Ligand binding sites have their own fixed-size preset because they need a ligand context:
mol = ms.read("examples/data/3ptb.pdb")
site = mol.binding_site(cutoff=4.5)
pocket = site.descriptors(mol, preset="pocket-basic")
names = ms.pocket_descriptor_feature_names("pocket-basic")
pocket-basic includes pocket atom and residue counts, amino-acid composition,
protein-ligand contact counts, radius of gyration, bounding-box dimensions, and
ligand-distance summaries.
Solvent-accessible surface area (SASA)¶
mol.sasa() returns an approximate solvent-accessible surface area in Ų using
a vectorised Shrake-Rupley sphere — a fast, pure-NumPy descriptor of solvent
exposure with no C extensions or external SASA libraries:
mol = ms.read("examples/data/1ubq.pdb")
per_atom = mol.sasa() # (n_atoms,) array, Ų
per_res = mol.sasa(level="residue") # (n_residues,) summed per residue
total = mol.sasa().sum() # whole-structure total
Each atom's expanded sphere (its van der Waals radius plus a probe_radius
water probe, 1.4 Å by default) is sampled with n_points quasi-uniform points;
a point is accessible when it lies outside every neighbouring atom's expanded
sphere. Accuracy improves with n_points (default 192, within a few percent of
an exact analytical surface) at the cost of speed. Residue-level values follow
mol.residue_groups() order.
This is an approximation aimed at the descriptors workflow, not a replacement
for an exact analytical surface; it is not folded into the fixed descriptors()
presets, so those feature columns stay stable.
Relative solvent accessibility (RSA)¶
mol.relative_sasa() normalises each residue's absolute SASA by a reference
maximum (Tien et al. 2013) to give RSA, then classifies residues as exposed or
buried — a high-signal per-residue feature for interface/binding-site work and
residue-level graphs:
exp = mol.relative_sasa(threshold=0.20) # ResidueExposure, per residue
exp.rsa # relative SASA (NaN where no reference)

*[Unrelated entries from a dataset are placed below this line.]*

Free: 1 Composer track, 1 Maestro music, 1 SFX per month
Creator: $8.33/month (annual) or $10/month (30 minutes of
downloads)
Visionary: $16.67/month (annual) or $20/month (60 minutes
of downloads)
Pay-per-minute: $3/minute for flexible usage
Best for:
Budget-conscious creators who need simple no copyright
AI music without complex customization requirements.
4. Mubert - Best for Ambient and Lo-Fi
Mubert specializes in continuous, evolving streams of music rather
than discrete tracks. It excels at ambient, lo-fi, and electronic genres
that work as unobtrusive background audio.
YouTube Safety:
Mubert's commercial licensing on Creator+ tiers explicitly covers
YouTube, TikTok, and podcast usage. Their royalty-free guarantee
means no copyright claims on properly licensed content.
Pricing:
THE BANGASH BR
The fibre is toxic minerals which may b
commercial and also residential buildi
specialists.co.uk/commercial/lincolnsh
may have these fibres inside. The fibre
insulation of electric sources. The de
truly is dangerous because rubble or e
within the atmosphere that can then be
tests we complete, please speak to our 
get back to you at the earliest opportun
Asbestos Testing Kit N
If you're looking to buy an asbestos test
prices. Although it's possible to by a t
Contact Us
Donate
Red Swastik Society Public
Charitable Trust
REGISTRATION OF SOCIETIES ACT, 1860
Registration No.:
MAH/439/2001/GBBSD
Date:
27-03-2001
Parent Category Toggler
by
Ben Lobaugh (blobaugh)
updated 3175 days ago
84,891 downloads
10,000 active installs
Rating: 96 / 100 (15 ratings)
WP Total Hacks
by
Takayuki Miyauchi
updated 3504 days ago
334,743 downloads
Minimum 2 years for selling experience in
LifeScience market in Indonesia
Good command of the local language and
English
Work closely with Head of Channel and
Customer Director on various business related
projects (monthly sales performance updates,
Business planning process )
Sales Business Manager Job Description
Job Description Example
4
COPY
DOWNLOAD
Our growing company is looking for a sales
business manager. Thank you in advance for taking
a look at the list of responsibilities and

exp.exposed # bool: rsa >= threshold
exp.sasa # absolute SASA (Ų)
zip(exp.resnames, exp.resids, exp.exposed) # label each residue
RSA can slightly exceed 1 (the reference is an extended Gly-X-Gly tripeptide),
and residues with no reference (ligands, waters, non-standard names) get NaN
RSA and count as not exposed. SASA is computed on the whole structure, so burial
reflects neighbours. It pairs naturally as a custom node feature on a
residue contact graph.
RDKit descriptors¶
Install the optional chemical backend to access RDKit's scalar descriptor set:
pip install "molscope[chem]"
Use RDKit descriptors directly:
rdkit_features = mol.rdkit_descriptors(names=["MolWt", "TPSA", "NumHDonors"])
Or merge selected RDKit descriptors into the standard MolScope descriptor dictionary:
features = mol.descriptors(
include_rdkit=True,
rdkit_descriptor_names=["MolWt", "TPSA", "NumHDonors"],
)
When rdkit_descriptor_names is omitted, all scalar RDKit descriptors available
in the installed RDKit version are included with an rdkit_ prefix.